PUBLICATIONS, Peer Reviewed
 
  • C.N. Wells, R.S. Williams, G.L. Walker and N.M. Haddad.  2009.  Effects of corridors on genetics of a butterfly in a landscape experiment.  Southeastern Naturalist, 8(4): 709-722.
  • Bresowar, Gerald, G.L. Walker 2011. Patterns of Genetic Distribution of Sibbaldiopsis tridentate (Rosaceae) in the Eastern United States. Castanea 76(2): 210-221.
 
 
PUBLICATIONS, Technical Reports
 
  • Walker, Gary L. 2005. An Evaluation of a Dye-Marking Technique for Wild Ginseng, Panax quinquefolius L., for the National Park Service.”   U.S. Department of the Interior, National Park Service, Great Smokey Mountains National Park, Shenandoah National Park.
  • Walker, Gary L. 2005. “Investigation of Existing and Potential Marking and Forensic Techniques for Plant Population Protection.” U.S. Department of the Interior, National Park Service, Great Smokey Mountains National Park, Shenandoah National Park.
  • Walker, Gary L., David Ballinger. 2007. “Physical Variables and Community Structure of the White Rocks Cliff System, Cumberland Gap National Historic Park.” U.S. Department of the Interior, National Park Service, Cumberland Gap National Historic Park.

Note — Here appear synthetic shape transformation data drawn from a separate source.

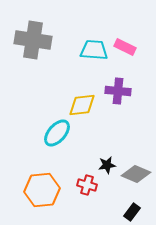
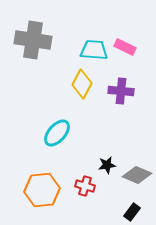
purple cross: moved 3 px right
yellow diamond: moved 21 px up; rotated 56 degrees counterclockwise
gray diamond: moved 1 px right, 1 px down
red cross: moved 2 px left, 1 px down
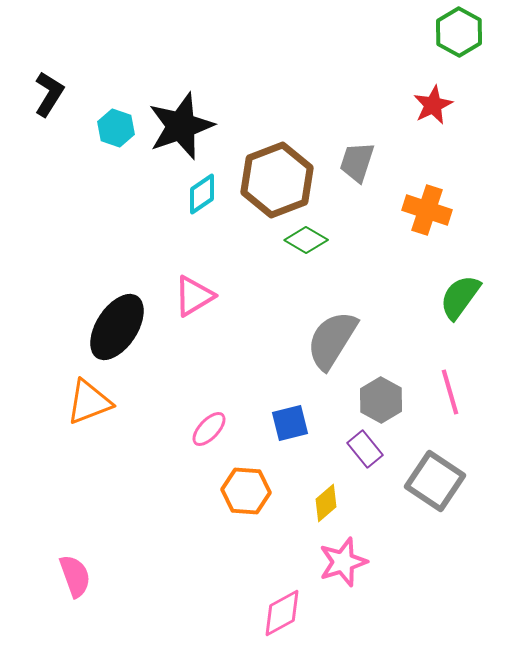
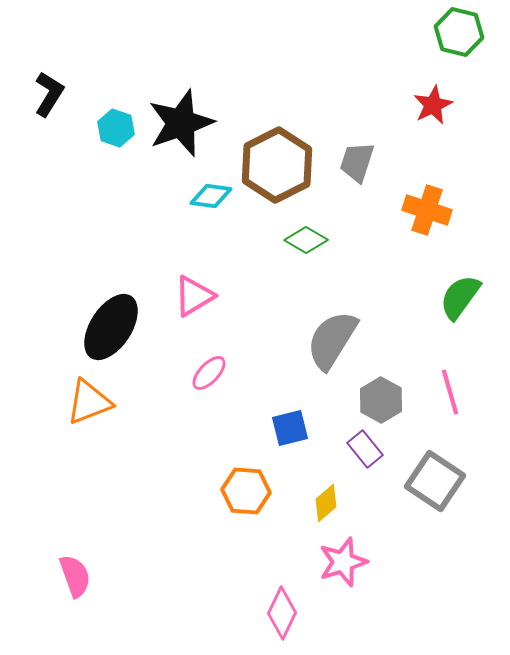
green hexagon: rotated 15 degrees counterclockwise
black star: moved 3 px up
brown hexagon: moved 15 px up; rotated 6 degrees counterclockwise
cyan diamond: moved 9 px right, 2 px down; rotated 42 degrees clockwise
black ellipse: moved 6 px left
blue square: moved 5 px down
pink ellipse: moved 56 px up
pink diamond: rotated 36 degrees counterclockwise
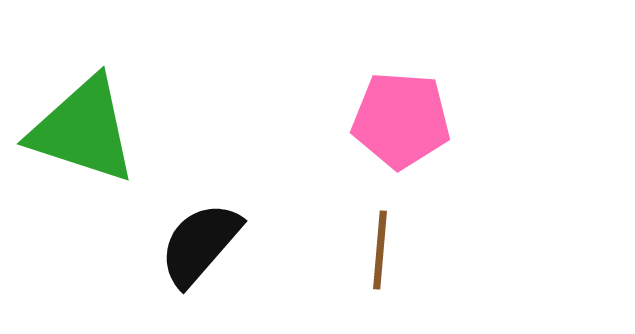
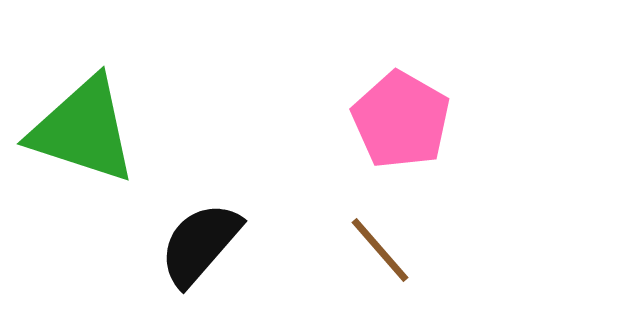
pink pentagon: rotated 26 degrees clockwise
brown line: rotated 46 degrees counterclockwise
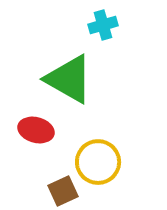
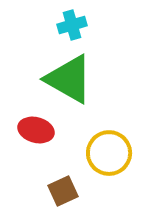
cyan cross: moved 31 px left
yellow circle: moved 11 px right, 9 px up
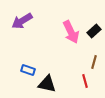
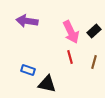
purple arrow: moved 5 px right; rotated 40 degrees clockwise
red line: moved 15 px left, 24 px up
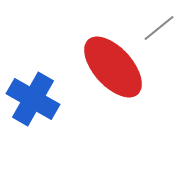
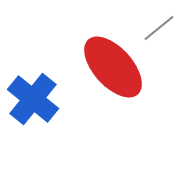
blue cross: rotated 9 degrees clockwise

  • Walker, Gary L., Bal Krishna Nepal, Peter Soule’. 2010. “Characterization of Ancient Red Cedars Communities in the Obed Wild and Scenic River Gorge,” U.S. Department of the Interior, National Park Service, Obed Wild and Scenic River Gorge National Park, Wartburg, TN.
 
 
 
PUBLICATIONS, BOOKS, as contributing author
 
  • Walker, G. L. 2012. Chapter 4: “A Necessary Social Understanding of the Natural Sciences,” in Environmental Crime, Enforcement, Policy, and Social Responsibility, edited by Mary Clifford and Terry Edwards, Jones & Bartlett Learning, LLC. Burlington, MA 01803
 
 
AWARDS
 
 
  • Distinguished Graduate Faculty Mentor Award, Appalachian State University, October 1, 2009.
  • Faculty Excellence in Mentoring Graduate Students Award, Conference of Southern Graduate Schools, February 27, 2010.
  • Induction into the Academy of Outstanding Graduate Mentors, Inaugural Inductee, October 1, 2010.